Housekeeping and Tools
It’s the little things that jump out and bite you. Wood-burning cast iron stoves were invented in the mid-1500s, but it wasn’t until the industrial revolution that they were even remotely affordable for the general public. So I had to be careful not to use the word “stove” in my 1790s stories in that context. After writing several westerns where my heroines cook on a wood burning stove, pulled bread out of the oven, or the hero reached for the coffee pot in the cookhouse, that turned out to be quite a challenge. Unfortunately, I’m afraid one or two references might have slipped through.
Mostly pots and pans, tools, and things of that sort didn’t change much between the two periods. But when in doubt, I always check sources.

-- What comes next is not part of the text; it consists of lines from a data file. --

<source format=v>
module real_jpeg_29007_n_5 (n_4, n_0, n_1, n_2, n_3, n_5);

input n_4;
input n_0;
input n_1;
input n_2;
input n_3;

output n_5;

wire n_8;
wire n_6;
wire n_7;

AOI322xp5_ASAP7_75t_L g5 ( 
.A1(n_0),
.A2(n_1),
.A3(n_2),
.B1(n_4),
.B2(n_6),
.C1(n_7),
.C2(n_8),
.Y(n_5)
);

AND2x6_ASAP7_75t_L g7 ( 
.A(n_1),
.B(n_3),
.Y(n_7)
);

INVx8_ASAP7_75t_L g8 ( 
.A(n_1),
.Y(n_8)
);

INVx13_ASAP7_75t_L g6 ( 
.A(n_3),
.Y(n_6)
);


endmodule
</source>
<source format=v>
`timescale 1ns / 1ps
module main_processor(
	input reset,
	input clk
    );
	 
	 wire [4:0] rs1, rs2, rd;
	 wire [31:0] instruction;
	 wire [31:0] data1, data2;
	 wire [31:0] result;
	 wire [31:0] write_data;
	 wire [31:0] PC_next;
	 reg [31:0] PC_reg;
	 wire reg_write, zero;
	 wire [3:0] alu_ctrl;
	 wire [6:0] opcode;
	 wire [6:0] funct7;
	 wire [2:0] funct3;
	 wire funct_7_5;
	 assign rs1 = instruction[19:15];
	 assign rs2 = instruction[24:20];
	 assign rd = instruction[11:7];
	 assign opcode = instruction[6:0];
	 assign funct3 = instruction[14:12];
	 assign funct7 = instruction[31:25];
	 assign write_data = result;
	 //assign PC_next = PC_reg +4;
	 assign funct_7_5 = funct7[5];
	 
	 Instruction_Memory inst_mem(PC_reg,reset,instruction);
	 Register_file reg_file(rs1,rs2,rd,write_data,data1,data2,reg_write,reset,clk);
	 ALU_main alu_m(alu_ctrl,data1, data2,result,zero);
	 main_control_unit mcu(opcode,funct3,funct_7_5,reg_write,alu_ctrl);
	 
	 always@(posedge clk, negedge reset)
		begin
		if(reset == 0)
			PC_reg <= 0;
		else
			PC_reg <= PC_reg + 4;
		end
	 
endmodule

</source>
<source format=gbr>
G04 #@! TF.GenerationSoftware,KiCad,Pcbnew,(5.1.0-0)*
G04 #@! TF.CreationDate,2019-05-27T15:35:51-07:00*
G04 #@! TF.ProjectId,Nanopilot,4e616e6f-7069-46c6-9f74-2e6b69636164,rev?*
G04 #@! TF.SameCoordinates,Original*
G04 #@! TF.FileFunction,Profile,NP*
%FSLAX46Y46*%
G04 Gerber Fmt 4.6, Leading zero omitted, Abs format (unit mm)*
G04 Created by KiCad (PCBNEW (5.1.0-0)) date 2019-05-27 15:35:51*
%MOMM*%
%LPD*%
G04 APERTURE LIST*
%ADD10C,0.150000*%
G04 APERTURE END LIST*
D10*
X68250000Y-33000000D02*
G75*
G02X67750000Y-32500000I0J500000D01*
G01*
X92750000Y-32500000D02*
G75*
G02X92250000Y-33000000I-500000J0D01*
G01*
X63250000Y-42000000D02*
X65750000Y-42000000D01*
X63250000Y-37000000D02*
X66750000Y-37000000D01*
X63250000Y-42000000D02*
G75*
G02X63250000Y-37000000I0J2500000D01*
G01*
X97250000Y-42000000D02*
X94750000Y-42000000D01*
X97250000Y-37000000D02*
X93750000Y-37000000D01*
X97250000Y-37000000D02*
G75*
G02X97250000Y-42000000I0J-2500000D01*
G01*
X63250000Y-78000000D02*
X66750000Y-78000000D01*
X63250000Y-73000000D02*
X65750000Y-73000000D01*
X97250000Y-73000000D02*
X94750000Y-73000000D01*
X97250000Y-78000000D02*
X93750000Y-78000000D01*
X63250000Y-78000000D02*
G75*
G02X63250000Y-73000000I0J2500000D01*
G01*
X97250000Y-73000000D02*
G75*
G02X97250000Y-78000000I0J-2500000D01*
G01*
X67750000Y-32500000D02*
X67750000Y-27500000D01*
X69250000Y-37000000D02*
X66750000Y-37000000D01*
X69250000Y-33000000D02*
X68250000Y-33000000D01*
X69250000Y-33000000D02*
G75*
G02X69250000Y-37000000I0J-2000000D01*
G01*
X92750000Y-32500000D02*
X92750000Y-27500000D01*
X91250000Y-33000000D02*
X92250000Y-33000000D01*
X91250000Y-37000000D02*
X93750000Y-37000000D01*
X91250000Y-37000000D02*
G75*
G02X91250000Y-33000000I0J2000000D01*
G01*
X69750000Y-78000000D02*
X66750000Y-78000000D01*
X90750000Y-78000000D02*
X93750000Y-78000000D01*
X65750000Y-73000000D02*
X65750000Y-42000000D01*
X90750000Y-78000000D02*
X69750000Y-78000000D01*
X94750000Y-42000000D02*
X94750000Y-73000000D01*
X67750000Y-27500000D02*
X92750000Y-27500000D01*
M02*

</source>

Cobbler (1860) and sowbelly (1870) were two of a slew (1840 btw) of words I couldn’t have used in my 1790s series, but when I looked at a list of foods from 1790s, the only one that I would hesitate to use in the late 1800s was matelote (1730), which is a type of stew.
Let There be Light
I also had to be careful of the type lighting my characters used. In my westerns, the hero might just light the lantern, and readers immediately know what type of lantern I meant. While the word lantern goes back to 1300, during 18th century America, they mostly used candles with tin reflectors to reflect the light. Widespread use of kerosene lamps and lanterns came at a bit of a later time.
Probably the biggest hurdle for me was the catch phrases peppered throughout westerns. Phrases like “poker face” (1885, but my editor found evidence that the first poker game was played in 1829), “pipe dream” (1900), and the one that gave me the most sorrow to cut was “hook, line, and sinker” (1838).

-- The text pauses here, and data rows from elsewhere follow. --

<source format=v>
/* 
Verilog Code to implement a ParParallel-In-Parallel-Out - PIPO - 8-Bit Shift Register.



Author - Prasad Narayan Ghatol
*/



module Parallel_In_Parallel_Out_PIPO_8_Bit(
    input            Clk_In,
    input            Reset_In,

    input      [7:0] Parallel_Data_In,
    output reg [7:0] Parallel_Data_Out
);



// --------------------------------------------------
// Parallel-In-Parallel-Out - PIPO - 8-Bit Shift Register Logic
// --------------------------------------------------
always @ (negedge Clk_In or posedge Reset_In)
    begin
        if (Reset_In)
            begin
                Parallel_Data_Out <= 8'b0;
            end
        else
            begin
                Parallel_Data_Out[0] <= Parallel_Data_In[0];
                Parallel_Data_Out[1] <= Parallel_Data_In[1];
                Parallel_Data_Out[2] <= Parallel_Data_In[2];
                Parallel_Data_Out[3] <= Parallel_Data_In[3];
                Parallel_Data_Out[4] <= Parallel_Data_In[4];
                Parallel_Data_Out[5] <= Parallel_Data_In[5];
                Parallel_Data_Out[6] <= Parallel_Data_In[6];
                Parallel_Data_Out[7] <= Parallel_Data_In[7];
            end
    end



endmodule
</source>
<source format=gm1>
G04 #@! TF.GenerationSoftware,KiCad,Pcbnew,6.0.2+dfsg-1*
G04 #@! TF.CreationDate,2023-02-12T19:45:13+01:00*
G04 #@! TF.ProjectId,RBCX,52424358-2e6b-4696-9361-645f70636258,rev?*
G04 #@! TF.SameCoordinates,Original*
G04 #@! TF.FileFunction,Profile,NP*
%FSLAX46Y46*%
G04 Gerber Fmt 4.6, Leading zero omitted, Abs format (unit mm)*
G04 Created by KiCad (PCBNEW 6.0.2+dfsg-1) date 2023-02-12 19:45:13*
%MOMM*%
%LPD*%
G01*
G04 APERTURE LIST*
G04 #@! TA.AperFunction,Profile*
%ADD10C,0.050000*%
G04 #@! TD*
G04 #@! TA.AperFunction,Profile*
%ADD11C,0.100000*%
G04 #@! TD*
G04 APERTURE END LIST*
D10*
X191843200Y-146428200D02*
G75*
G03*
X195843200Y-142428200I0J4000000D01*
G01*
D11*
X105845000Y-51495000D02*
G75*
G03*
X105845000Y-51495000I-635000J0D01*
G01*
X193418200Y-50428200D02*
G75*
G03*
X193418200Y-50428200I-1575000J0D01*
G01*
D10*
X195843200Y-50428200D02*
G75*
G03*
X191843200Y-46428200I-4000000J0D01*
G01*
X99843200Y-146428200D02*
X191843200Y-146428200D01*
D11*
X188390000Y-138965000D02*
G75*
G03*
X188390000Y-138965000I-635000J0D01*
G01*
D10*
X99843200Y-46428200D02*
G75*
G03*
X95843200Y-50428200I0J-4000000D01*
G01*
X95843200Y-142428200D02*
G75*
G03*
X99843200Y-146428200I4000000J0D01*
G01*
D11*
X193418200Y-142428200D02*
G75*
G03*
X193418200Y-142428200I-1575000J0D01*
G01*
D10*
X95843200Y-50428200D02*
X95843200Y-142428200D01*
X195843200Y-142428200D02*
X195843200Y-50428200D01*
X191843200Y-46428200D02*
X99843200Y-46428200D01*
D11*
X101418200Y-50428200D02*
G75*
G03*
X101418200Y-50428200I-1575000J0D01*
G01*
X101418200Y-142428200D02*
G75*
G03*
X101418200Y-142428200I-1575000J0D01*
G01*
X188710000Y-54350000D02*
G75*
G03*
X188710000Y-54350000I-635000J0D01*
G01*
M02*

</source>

The class structure of the haves and the have nots was still in place in the late 18th century in the Americas, but it was slipping. As hordes of immigrants, both bond and free, flooded into the colonies in the 18th and 19th centuries, they held the promise of freedom close. The cowboy, the gold miner, the railroad worker, the pioneers all had freedom of choice that their ancestors only dreamed of.
So, there was a bit of a shift in the way I portrayed my characters to the way I’d show a foot-loose and fancy-free cowboy.